▸ MATERIAL SHOWN
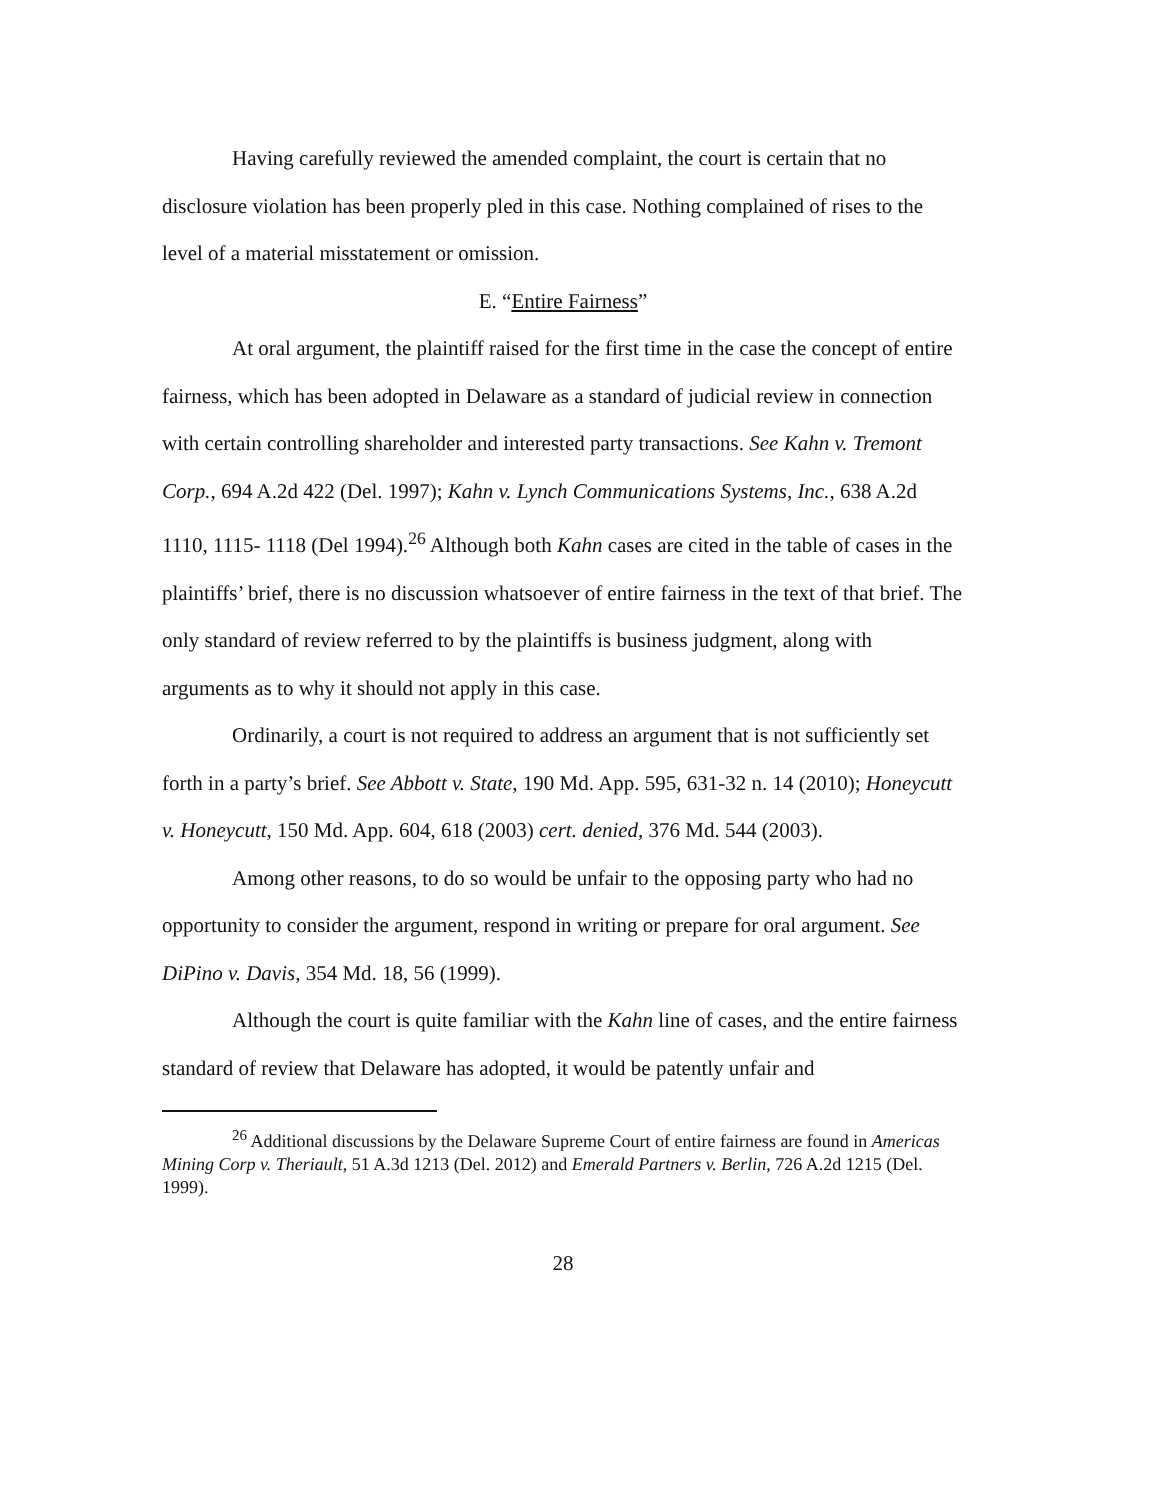Having carefully reviewed the amended complaint, the court is certain that no disclosure violation has been properly pled in this case. Nothing complained of rises to the level of a material misstatement or omission.
E. “Entire Fairness”
At oral argument, the plaintiff raised for the first time in the case the concept of entire fairness, which has been adopted in Delaware as a standard of judicial review in connection with certain controlling shareholder and interested party transactions. See Kahn v. Tremont Corp., 694 A.2d 422 (Del. 1997); Kahn v. Lynch Communications Systems, Inc., 638 A.2d 1110, 1115- 1118 (Del 1994).<sup>26</sup> Although both Kahn cases are cited in the table of cases in the plaintiffs’ brief, there is no discussion whatsoever of entire fairness in the text of that brief. The only standard of review referred to by the plaintiffs is business judgment, along with arguments as to why it should not apply in this case.
Ordinarily, a court is not required to address an argument that is not sufficiently set forth in a party’s brief. See Abbott v. State, 190 Md. App. 595, 631-32 n. 14 (2010); Honeycutt v. Honeycutt, 150 Md. App. 604, 618 (2003) cert. denied, 376 Md. 544 (2003).
Among other reasons, to do so would be unfair to the opposing party who had no opportunity to consider the argument, respond in writing or prepare for oral argument. See DiPino v. Davis, 354 Md. 18, 56 (1999).
Although the court is quite familiar with the Kahn line of cases, and the entire fairness standard of review that Delaware has adopted, it would be patently unfair and
<sup>26</sup> Additional discussions by the Delaware Supreme Court of entire fairness are found in Americas Mining Corp v. Theriault, 51 A.3d 1213 (Del. 2012) and Emerald Partners v. Berlin, 726 A.2d 1215 (Del. 1999).
28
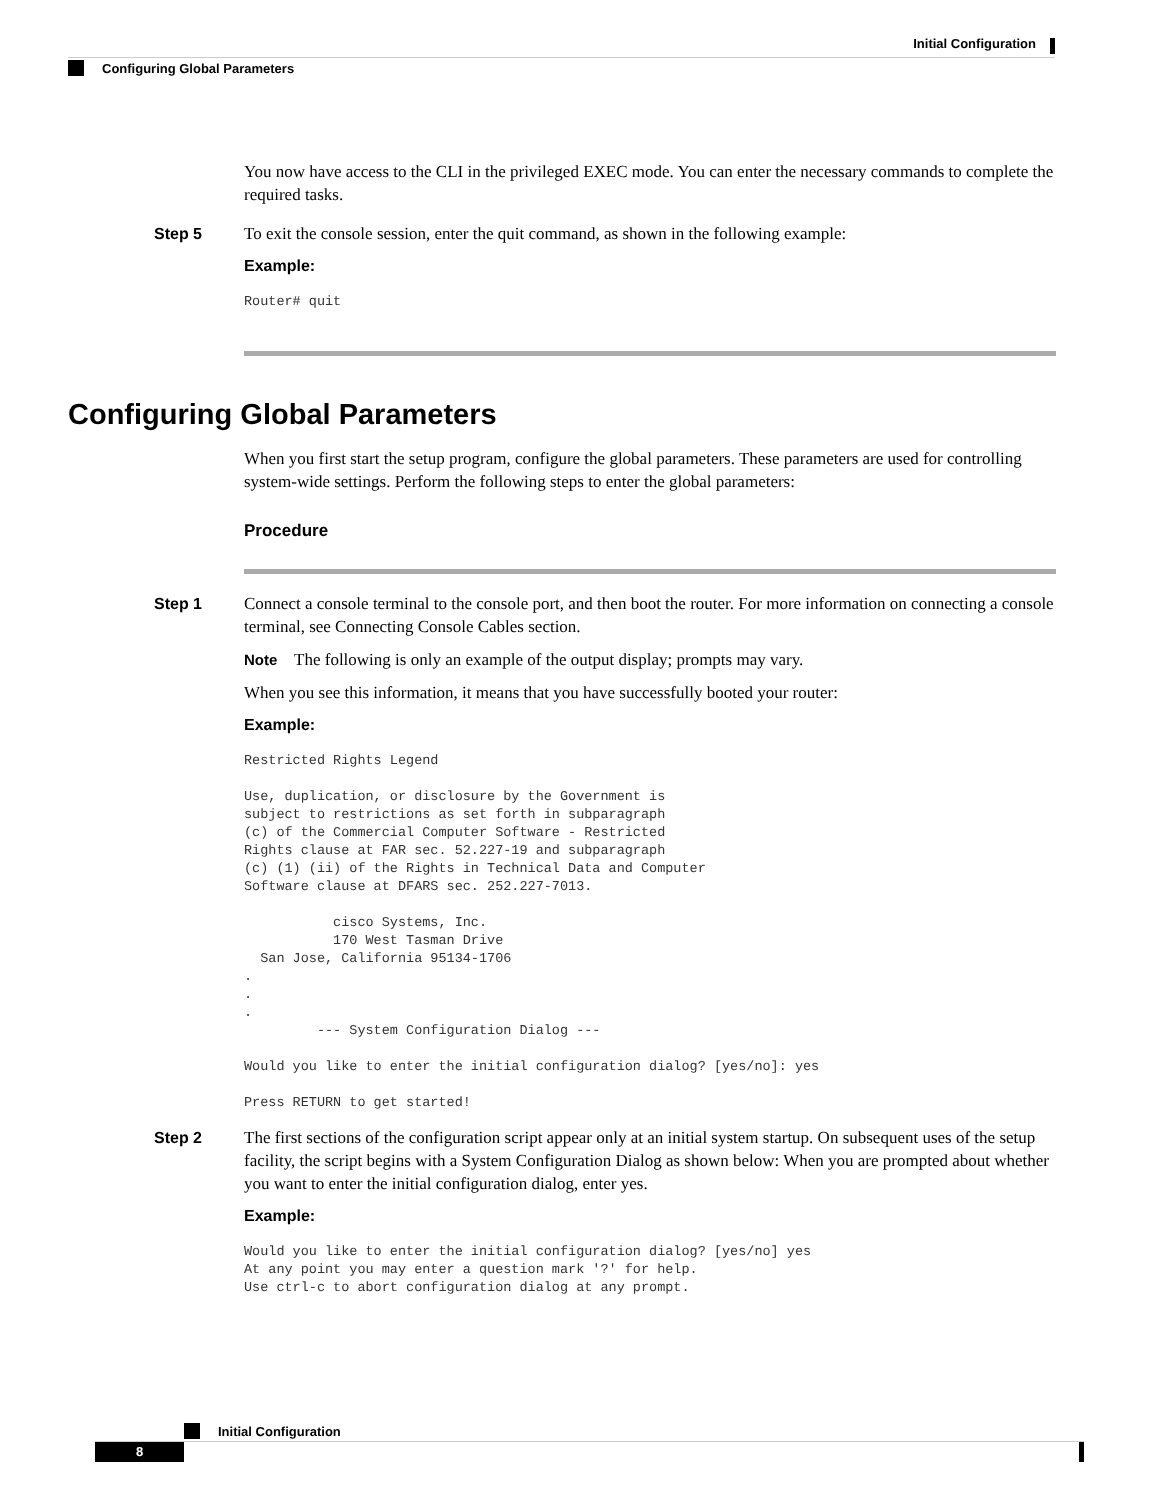Initial Configuration
Configuring Global Parameters
You now have access to the CLI in the privileged EXEC mode. You can enter the necessary commands to complete the required tasks.
Step 5 To exit the console session, enter the quit command, as shown in the following example:
Example:
Router# quit
Configuring Global Parameters
When you first start the setup program, configure the global parameters. These parameters are used for controlling system-wide settings. Perform the following steps to enter the global parameters:
Procedure
Step 1 Connect a console terminal to the console port, and then boot the router. For more information on connecting a console terminal, see Connecting Console Cables section.
Note The following is only an example of the output display; prompts may vary.
When you see this information, it means that you have successfully booted your router:
Example:
Restricted Rights Legend

Use, duplication, or disclosure by the Government is
subject to restrictions as set forth in subparagraph
(c) of the Commercial Computer Software - Restricted
Rights clause at FAR sec. 52.227-19 and subparagraph
(c) (1) (ii) of the Rights in Technical Data and Computer
Software clause at DFARS sec. 252.227-7013.

           cisco Systems, Inc.
           170 West Tasman Drive
  San Jose, California 95134-1706
.
.
.
         --- System Configuration Dialog ---

Would you like to enter the initial configuration dialog? [yes/no]: yes

Press RETURN to get started!
Step 2 The first sections of the configuration script appear only at an initial system startup. On subsequent uses of the setup facility, the script begins with a System Configuration Dialog as shown below: When you are prompted about whether you want to enter the initial configuration dialog, enter yes.
Example:
Would you like to enter the initial configuration dialog? [yes/no] yes
At any point you may enter a question mark '?' for help.
Use ctrl-c to abort configuration dialog at any prompt.
Initial Configuration
8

▸ AIM OF THE EXERCISE
Scanning the data above, copy out every line where "oral" is found.

▸ WRITTEN RESPONSE
At oral argument, the plaintiff raised for the first time in the case the concept of entire fairness, which has been adopted in Delaware as a standard of judicial review in connection with certain controlling shareholder and interested party transactions. See Kahn v. Tremont Corp., 694 A.2d 422 (Del. 1997); Kahn v. Lynch Communications Systems, Inc., 638 A.2d 1110, 1115- 1118 (Del 1994).<sup>26</sup> Although both Kahn cases are cited in the table of cases in the plaintiffs’ brief, there is no discussion whatsoever of entire fairness in the text of that brief. The only standard of review referred to by the plaintiffs is business judgment, along with arguments as to why it should not apply in this case.
Among other reasons, to do so would be unfair to the opposing party who had no opportunity to consider the argument, respond in writing or prepare for oral argument. See DiPino v. Davis, 354 Md. 18, 56 (1999).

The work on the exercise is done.